The music isn't really the deterrent to a social life that I make it out to be, only an excuse for my laziness. People do it all the time. The drummer in one of my bands, who looks like a cross between Mike Piazza and Jack Black, has been married once before, engaged a few times, had a child with a girlfriend in his youth, and is currently engaged to another girl he impregnated. If he can find time, so can I, although he's a bad example since he only holds jobs long enough to qualify for unemployment, so he probably does have more free time than I do. But there are definitely more musicians with families and active social lives than without.

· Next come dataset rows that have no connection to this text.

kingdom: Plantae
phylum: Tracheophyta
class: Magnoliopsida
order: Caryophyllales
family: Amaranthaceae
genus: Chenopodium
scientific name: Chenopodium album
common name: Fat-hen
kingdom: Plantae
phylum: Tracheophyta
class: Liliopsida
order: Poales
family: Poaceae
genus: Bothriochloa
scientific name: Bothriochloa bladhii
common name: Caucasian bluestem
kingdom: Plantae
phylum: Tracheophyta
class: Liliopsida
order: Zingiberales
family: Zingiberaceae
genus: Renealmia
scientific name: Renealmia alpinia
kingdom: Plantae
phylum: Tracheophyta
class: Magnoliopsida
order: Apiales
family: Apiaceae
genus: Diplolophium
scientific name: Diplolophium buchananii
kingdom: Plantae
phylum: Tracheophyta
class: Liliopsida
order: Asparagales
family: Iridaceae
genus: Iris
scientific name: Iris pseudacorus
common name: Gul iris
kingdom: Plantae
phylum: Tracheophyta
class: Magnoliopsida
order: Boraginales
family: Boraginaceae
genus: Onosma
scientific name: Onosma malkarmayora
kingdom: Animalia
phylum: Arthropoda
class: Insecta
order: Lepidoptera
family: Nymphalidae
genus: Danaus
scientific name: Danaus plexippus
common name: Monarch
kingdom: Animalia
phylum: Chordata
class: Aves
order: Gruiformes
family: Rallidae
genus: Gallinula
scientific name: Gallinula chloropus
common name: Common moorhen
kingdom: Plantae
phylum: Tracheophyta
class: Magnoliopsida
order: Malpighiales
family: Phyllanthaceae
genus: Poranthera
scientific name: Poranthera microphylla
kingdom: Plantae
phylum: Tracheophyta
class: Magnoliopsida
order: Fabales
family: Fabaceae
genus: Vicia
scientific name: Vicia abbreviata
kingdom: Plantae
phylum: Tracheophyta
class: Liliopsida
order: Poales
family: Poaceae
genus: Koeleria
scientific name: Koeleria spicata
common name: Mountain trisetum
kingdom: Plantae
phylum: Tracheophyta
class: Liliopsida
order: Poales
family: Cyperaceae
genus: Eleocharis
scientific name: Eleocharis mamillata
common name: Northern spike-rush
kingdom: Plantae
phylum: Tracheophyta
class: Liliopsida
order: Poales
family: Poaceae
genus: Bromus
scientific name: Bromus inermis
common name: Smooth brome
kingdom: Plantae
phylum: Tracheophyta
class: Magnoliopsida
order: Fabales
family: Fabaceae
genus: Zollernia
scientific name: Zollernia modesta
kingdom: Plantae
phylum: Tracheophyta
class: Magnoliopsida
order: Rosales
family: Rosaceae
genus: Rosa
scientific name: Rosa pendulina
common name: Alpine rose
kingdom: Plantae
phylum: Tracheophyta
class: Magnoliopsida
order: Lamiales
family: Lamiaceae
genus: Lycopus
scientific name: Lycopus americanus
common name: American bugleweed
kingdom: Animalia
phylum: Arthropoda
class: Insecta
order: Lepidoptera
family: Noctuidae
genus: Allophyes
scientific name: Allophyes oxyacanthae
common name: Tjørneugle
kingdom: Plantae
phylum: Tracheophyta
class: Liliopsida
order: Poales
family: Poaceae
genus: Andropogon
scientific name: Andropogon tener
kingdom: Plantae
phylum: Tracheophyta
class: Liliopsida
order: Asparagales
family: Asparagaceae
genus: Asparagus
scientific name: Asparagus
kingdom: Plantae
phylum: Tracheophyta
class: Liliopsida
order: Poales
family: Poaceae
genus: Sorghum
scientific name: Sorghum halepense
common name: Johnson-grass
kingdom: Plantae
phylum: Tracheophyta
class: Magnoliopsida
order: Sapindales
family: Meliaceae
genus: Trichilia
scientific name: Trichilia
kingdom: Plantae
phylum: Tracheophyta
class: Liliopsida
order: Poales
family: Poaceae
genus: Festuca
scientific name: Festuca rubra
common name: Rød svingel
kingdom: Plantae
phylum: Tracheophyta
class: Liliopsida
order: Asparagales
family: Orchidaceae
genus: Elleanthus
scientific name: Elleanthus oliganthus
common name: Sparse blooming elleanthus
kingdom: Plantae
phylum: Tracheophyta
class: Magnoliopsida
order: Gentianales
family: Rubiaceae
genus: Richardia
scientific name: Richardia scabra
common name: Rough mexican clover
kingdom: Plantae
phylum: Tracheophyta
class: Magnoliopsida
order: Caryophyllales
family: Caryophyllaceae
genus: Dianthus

Death reminds us that time is short. When our dinner conversation carried on into the wee hours of the morning, I opted to stay over with one of my friends rather than trek home and head back out a short time later. We saw more old friends at the church the next morning, and it was a genuine gift to be reunited with my extended family in the midst of such dark circumstances. I was reminded of why I consider these people my brothers and sisters. There are common interests, but there's also advice I don't want to hear because it's probably true. And laughter flourishes, though sometimes at inopportune moments. Walking back from receiving Communion, I tried not to make eye contact with a few guys I knew were snickering. I was glad they'd wisely chosen the back row of the church, and when we all went out for lunch afterwards they explained that the way I was walking cracked them up. I later told my mom the story, and she did a weird little snicker herself. “What...?” I asked. “You do kind of walk funny in church, like your head bobs, sort of like a cartoon character...” Thanks, Ma.

Balancing the time we have in this world is a challenge. I'm the type of person that hates to miss anything, but the reality is I don't have the power to be in two places at once. Life is a series of choices, and only we can choose. We'll always regret the stuff we missed, and hopefully we had good reasons and can be thankful for the things we were doing instead.

1 Comments:

Blogger Darrell said...

While I was reading this there were three or so things I wanted to comment on. And now I can't remember what they were. But I will say that I like it when you include self-referential links. Mostly because I do that all the time, too.